[Saved data entries]
********
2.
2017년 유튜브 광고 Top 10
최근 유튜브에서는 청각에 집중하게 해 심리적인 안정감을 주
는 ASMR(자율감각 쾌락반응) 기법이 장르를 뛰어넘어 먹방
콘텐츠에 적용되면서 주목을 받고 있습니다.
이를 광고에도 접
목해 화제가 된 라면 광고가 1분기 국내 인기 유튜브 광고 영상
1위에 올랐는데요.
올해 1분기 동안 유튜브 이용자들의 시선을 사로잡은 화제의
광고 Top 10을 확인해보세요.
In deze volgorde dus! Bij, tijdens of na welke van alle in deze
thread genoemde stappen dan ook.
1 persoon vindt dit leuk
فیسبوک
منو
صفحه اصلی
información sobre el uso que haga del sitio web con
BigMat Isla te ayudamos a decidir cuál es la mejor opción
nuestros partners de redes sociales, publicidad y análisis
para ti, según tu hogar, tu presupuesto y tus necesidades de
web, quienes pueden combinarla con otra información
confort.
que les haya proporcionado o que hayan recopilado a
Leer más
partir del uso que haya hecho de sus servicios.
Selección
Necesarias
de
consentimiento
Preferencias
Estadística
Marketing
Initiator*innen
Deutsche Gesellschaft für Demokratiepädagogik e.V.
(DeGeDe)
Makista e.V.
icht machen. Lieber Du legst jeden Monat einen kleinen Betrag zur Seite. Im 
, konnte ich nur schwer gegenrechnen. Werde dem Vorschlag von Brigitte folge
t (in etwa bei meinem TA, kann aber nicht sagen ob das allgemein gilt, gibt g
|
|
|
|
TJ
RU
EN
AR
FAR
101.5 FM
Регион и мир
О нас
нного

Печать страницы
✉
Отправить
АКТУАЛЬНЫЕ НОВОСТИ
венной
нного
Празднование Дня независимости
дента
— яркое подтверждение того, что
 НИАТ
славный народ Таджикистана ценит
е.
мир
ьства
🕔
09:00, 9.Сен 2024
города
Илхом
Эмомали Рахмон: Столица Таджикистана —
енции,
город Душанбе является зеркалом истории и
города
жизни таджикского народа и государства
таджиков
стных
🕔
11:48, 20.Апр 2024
********
### [Task requirements]
List each line of the entries that holds the string "información".

### [Finished task]
información sobre el uso que haga del sitio web con
web, quienes pueden combinarla con otra información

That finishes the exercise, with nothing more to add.